What is our theme? Creepy Crawlies
What is the lesson (overall purpose)?
Learning about the earthworm and painting with “worms.”
AL11 The young toddler expands his exploration of the environment
AL13 The older toddler expands his exploration of the environment
CD61 The younger toddler discovers living things found in nature
CD64 The older toddler observes and identifies living things and begins to identify their basic needs
CD66 The younger toddler explores with sensory art materials and uses them to create visual effects
CD69 The older toddler creatively explores and experiments using a variety of sensory materials and art mediums
Worms are such interesting creepy crawlies. They have no eyes, legs or feet. They move by crawling along the ground using their muscles and they can’t see so they feel the light through their skin. Worms like to live in dark, wet places like under logs or rocks. They make tunnels in the ground using their mouths to chew away at the soil.
Songs, Books & Videos (Motivational Techniques)
https://youtu.be/A9cqWsPX97o Story: “The Mole and The Earthworm.
https://youtu.be/7O40A-6Jmt4 Video: Worms For Kids
https://www.youtube.com/watch?v=IlhAgkME0ME&list=UUv6xVX_RuUcNrmsq6MJ6a2Q Riley paints with ‘worms’
Yarn or string
Assortment of paint colors
Paper plate to place your paint color choices
Paper towels or newspaper to cover the work surface
Activity (Procedure): Let’s paint with “worms!”
First cut your yarn or string into different lengths. Make some short and some long. Next prepare your work area by covering the table with the paper towel or newspaper. Place a medium size amount of paint on your paper plate. Now holding the very tip of the yarn, “drag” your yarn through the paint so that the paint covers the yarn. (It’s ok if it gets on your hands...it’ll wash off!) Now drag the paint covered yarn across your paper. Use a different piece of yarn for each paint color. You’re painting with a worm! Do this several times to make a cool worm design on your paper.
Activity Wrap Up:
As you were painting did you move your yarn in different directions across the paper so your “worm” was crawling? Did you choose to use more than one color paint?
How do I know what my child is learning? (Assessment)

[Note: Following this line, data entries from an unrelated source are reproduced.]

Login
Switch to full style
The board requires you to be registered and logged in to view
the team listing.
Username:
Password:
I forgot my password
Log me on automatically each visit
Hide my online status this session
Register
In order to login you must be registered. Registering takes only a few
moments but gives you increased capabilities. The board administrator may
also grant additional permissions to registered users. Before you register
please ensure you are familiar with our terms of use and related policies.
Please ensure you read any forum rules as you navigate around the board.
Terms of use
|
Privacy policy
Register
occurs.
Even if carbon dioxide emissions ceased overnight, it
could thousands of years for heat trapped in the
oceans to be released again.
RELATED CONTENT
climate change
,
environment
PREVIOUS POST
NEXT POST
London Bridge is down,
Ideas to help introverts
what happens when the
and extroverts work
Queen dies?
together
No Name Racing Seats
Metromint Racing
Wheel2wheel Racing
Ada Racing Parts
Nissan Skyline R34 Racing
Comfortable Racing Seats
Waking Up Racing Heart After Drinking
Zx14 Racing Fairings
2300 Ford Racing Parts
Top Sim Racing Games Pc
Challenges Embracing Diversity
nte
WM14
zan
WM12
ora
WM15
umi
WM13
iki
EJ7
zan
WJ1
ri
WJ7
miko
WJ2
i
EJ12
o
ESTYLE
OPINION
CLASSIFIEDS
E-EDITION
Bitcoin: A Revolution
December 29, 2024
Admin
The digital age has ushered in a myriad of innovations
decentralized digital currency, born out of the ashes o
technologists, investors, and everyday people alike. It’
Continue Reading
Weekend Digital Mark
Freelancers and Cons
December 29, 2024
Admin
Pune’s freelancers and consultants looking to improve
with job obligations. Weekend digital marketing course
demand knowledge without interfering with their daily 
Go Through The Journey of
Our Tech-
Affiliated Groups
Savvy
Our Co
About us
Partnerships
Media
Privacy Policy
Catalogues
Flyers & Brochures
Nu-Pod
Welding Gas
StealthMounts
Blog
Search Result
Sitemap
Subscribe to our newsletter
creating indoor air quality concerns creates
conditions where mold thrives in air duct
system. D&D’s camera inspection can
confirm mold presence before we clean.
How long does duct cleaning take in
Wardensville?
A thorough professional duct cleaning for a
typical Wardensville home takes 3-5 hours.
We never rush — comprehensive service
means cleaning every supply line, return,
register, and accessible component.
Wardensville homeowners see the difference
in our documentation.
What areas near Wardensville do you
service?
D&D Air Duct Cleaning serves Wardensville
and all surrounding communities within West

Process art allows a toddler the freedom to use the materials for exploring and experimenting. Holding the yarn and “dragging” it through the paint is helping to strengthen fine motor skills. If you have chosen to use more than one color paint, ask your child to identify the color they are using. Ask your child about their painting? How many worms are there? What are they doing? Where are they going?
How can you extend this activity? (Modifications)
What other materials can you use to add a different texture to your worm painting? Can you paint a log or stone on your painting?
Helpful Hints: (Pitfalls & Solutions)
If you are unable to use string or yarn, you could always try painting with a pine needle, or how about a skinny twig?
Process art with toddlers can get messy, but that’s ok! Using washable paint will make the activity a bit less stressful and at the end it’s a great activity to teach correct hand washing techniques.
Since some children may not want to touch the wet yarn, try tying the yarn first to a stick or pencil and then allowing the child to drag it through the paint.